__Set problem A__: Quote everything in the passage on insulating films from "The insulating film may be formed directly" down to "or the like.".

__Document excerpt__:
The insulating film may be formed directly on the substrate on an
intended electron member, or the insulating film may be formed on
another substrate and then introduced into an intended electron
member by transfer or the like.
[Organic Field Effect Transistor]
[0096] The insulating film of the present invention can be used for
various electron members. In particular, the insulating film can be
used for an organic field effect transistor, and particularly
preferably used as a gate insulating film. The configuration of an
organic field effect transistor of the present invention is not
particularly limited as long as the insulating film is used. The
insulating film can be applied to known commonly-used type
transistors such as a bottom gate-top contact type, a bottom
gate-bottom contact type, a top gate-top contact type, a top
gate-bottom contact type, and the like. For example, FIGS. 1 and 2
show configuration examples of an organic field effect transistor
using the gate insulating film of the present invention.

Stored entries:
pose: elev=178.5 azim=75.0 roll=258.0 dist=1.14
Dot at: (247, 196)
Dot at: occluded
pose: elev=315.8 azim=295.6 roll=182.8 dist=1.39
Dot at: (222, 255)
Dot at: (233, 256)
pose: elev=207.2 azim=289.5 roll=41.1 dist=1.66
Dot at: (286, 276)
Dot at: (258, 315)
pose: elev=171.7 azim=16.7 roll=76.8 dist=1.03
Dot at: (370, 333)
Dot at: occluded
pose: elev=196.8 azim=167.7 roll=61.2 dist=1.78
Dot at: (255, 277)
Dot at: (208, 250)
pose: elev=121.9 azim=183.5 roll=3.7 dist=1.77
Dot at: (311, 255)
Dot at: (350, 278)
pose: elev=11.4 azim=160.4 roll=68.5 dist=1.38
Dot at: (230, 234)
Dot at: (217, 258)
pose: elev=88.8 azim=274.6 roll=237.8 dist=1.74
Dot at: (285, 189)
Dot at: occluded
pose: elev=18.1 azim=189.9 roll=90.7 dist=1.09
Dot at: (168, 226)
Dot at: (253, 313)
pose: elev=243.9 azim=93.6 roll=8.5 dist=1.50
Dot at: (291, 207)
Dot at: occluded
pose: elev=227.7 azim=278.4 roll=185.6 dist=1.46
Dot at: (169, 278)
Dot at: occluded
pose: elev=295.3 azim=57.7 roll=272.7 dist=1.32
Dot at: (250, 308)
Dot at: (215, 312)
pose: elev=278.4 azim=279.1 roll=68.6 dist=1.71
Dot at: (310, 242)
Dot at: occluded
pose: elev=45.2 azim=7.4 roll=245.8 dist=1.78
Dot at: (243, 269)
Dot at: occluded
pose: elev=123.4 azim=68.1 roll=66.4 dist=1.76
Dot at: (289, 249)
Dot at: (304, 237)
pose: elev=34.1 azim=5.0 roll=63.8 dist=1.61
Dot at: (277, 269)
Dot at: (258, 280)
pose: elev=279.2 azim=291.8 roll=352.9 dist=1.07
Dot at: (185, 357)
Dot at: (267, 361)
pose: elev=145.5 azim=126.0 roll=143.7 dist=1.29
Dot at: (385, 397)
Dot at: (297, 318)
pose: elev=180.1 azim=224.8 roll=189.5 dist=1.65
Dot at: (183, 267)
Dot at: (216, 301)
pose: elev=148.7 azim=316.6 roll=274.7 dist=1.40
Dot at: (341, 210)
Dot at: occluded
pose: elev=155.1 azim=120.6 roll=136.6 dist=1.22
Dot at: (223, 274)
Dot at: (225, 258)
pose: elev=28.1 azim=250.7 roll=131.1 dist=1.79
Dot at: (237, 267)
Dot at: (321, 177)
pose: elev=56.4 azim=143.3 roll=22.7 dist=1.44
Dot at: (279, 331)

__Set problem B__: In the records, rename "pose" to "camera" in everything from the line containing "pose: elev=171.7 azim=16.7" down to the line containing "Dot at: (216, 301)", both included, leaving all else unchanged. Give only those lines.

__Written answer A__:
The insulating film may be formed directly on the substrate on an
intended electron member, or the insulating film may be formed on
another substrate and then introduced into an intended electron
member by transfer or the like.

__Written answer B__:
camera: elev=171.7 azim=16.7 roll=76.8 dist=1.03
Dot at: (370, 333)
Dot at: occluded
camera: elev=196.8 azim=167.7 roll=61.2 dist=1.78
Dot at: (255, 277)
Dot at: (208, 250)
camera: elev=121.9 azim=183.5 roll=3.7 dist=1.77
Dot at: (311, 255)
Dot at: (350, 278)
camera: elev=11.4 azim=160.4 roll=68.5 dist=1.38
Dot at: (230, 234)
Dot at: (217, 258)
camera: elev=88.8 azim=274.6 roll=237.8 dist=1.74
Dot at: (285, 189)
Dot at: occluded
camera: elev=18.1 azim=189.9 roll=90.7 dist=1.09
Dot at: (168, 226)
Dot at: (253, 313)
camera: elev=243.9 azim=93.6 roll=8.5 dist=1.50
Dot at: (291, 207)
Dot at: occluded
camera: elev=227.7 azim=278.4 roll=185.6 dist=1.46
Dot at: (169, 278)
Dot at: occluded
camera: elev=295.3 azim=57.7 roll=272.7 dist=1.32
Dot at: (250, 308)
Dot at: (215, 312)
camera: elev=278.4 azim=279.1 roll=68.6 dist=1.71
Dot at: (310, 242)
Dot at: occluded
camera: elev=45.2 azim=7.4 roll=245.8 dist=1.78
Dot at: (243, 269)
Dot at: occluded
camera: elev=123.4 azim=68.1 roll=66.4 dist=1.76
Dot at: (289, 249)
Dot at: (304, 237)
camera: elev=34.1 azim=5.0 roll=63.8 dist=1.61
Dot at: (277, 269)
Dot at: (258, 280)
camera: elev=279.2 azim=291.8 roll=352.9 dist=1.07
Dot at: (185, 357)
Dot at: (267, 361)
camera: elev=145.5 azim=126.0 roll=143.7 dist=1.29
Dot at: (385, 397)
Dot at: (297, 318)
camera: elev=180.1 azim=224.8 roll=189.5 dist=1.65
Dot at: (183, 267)
Dot at: (216, 301)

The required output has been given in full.